I/P : ["h" , "e", "l", "l" , "o"] O/P: [ "o" , "l", "l", "e", "h" ]

Idea:

If I can somehow take out the first element and put it in the last index my job is done.

Explanation :

Since, we are using recursion we can have the first element of the array stored in the stack.

Now, we know stack work on LIFO. So, going by the above principle if my last element of the array goes in the stack at first and if we can push the last element in an empty array first, then we can achieve the output.

Algorithm:

1. Pop the first element of the array
2. Call the same function until all the elements have been popped and the array is empty.
3. Push the last element that has been popped in the empty array.

Code:

    function reverseArray (s) {
    if(s.length === 0) { // base case of the recursion
        return []
    }

    let v = s.shift(); // Pop out the first element
    reverseArray(s); // repeat the operation for the next element
    s.push(v); // Once base case is reached start pushing the last popped element in the array
    return s;
}


console.log(reverseArray(["h" , "e", "l", "l" , "o"]))

Note: If you are not clear how recursion works, what's call stack etc. you might want to read "Thinking Recursively" - by Eric Roberts.

Here is my solution for a reverse function that is:

• Deep.
• Does not alter the input array.

The main idea is to check for arrays-within-arrays and reverse those inner arrays too (See arr2 and arr3).

First, we initialize reversed, which will be our final output array. Next, we start from the last element in our input array and iterate backwards, while checking each element using isArray():

• If an element IS NOT an array, then we simply add it to reversed.
• If an element IS an array, then we recursively call our function with this element as the input (and go 1 level deeper!).

Just like any recursion problem, the return values eventually "bubble up" to the top. To see the whole picture, I find it easiest to simply go through one of the examples.

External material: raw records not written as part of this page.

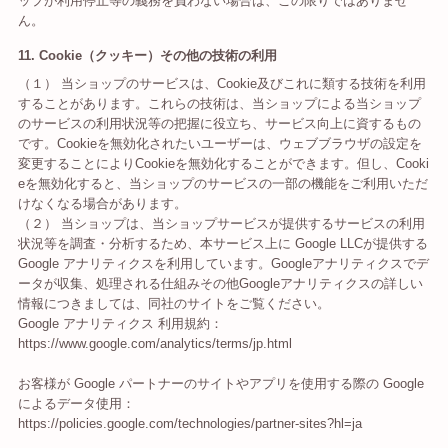
ップが利用停止等の義務を負わない場合は、この限りではありませ
ん。
11. Cookie（クッキー）その他の技術の利用
（１） 当ショップのサービスは、Cookie及びこれに類する技術を利用
することがあります。これらの技術は、当ショップによる当ショップ
のサービスの利用状況等の把握に役立ち、サービス向上に資するもの
です。Cookieを無効化されたいユーザーは、ウェブブラウザの設定を
変更することによりCookieを無効化することができます。但し、Cooki
eを無効化すると、当ショップのサービスの一部の機能をご利用いただ
けなくなる場合があります。
（２） 当ショップは、当ショップサービスが提供するサービスの利用
状況等を調査・分析するため、本サービス上に Google LLCが提供する
Google アナリティクスを利用しています。Googleアナリティクスでデ
ータが収集、処理される仕組みその他Googleアナリティクスの詳しい
情報につきましては、同社のサイトをご覧ください。
Google アナリティクス 利用規約：
https://www.google.com/analytics/terms/jp.html
お客様が Google パートナーのサイトやアプリを使用する際の Google
によるデータ使用：
https://policies.google.com/technologies/partner-sites?hl=ja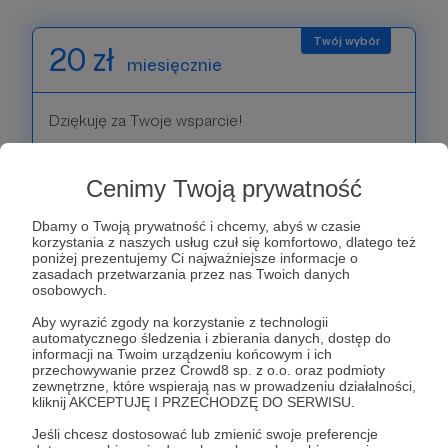
20 zł
miesięcznie
Dziękuję za Twoje wsparcie!
Patroni: 0
Cenimy Twoją prywatność
Dbamy o Twoją prywatność i chcemy, abyś w czasie
korzystania z naszych usług czuł się komfortowo, dlatego też
30 zł
poniżej prezentujemy Ci najważniejsze informacje o
miesięcznie
zasadach przetwarzania przez nas Twoich danych
osobowych.
Aby wyrazić zgody na korzystanie z technologii
Dziękuję za Twoje wsparcie!
automatycznego śledzenia i zbierania danych, dostęp do
informacji na Twoim urządzeniu końcowym i ich
przechowywanie przez Crowd8 sp. z o.o. oraz podmioty
Patroni: 0
zewnętrzne, które wspierają nas w prowadzeniu działalności,
kliknij AKCEPTUJĘ I PRZECHODZĘ DO SERWISU.
Jeśli chcesz dostosować lub zmienić swoje preferencje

const reverser = (array) => {
  const reversed = [];
  for (let i = array.length-1; i >= 0; i-- ) {
    if (Array.isArray(array[i])) {
      reversed.push(reverser(array[i]))
    } else {
      reversed.push(array[i])
    }
  }
  return reversed;
}

const arr1 = [1,2,3,4,5,6,7,8,9]
const arr2 = [[1,2,3],[4,5,6],[7,8,9]]
const arr3 = [[[1,2],[3]],[[4,5],[6]],[[7,8],[9]]]

console.log(reverser(arr1))
console.log(reverser(arr2))
console.log(reverser(arr3))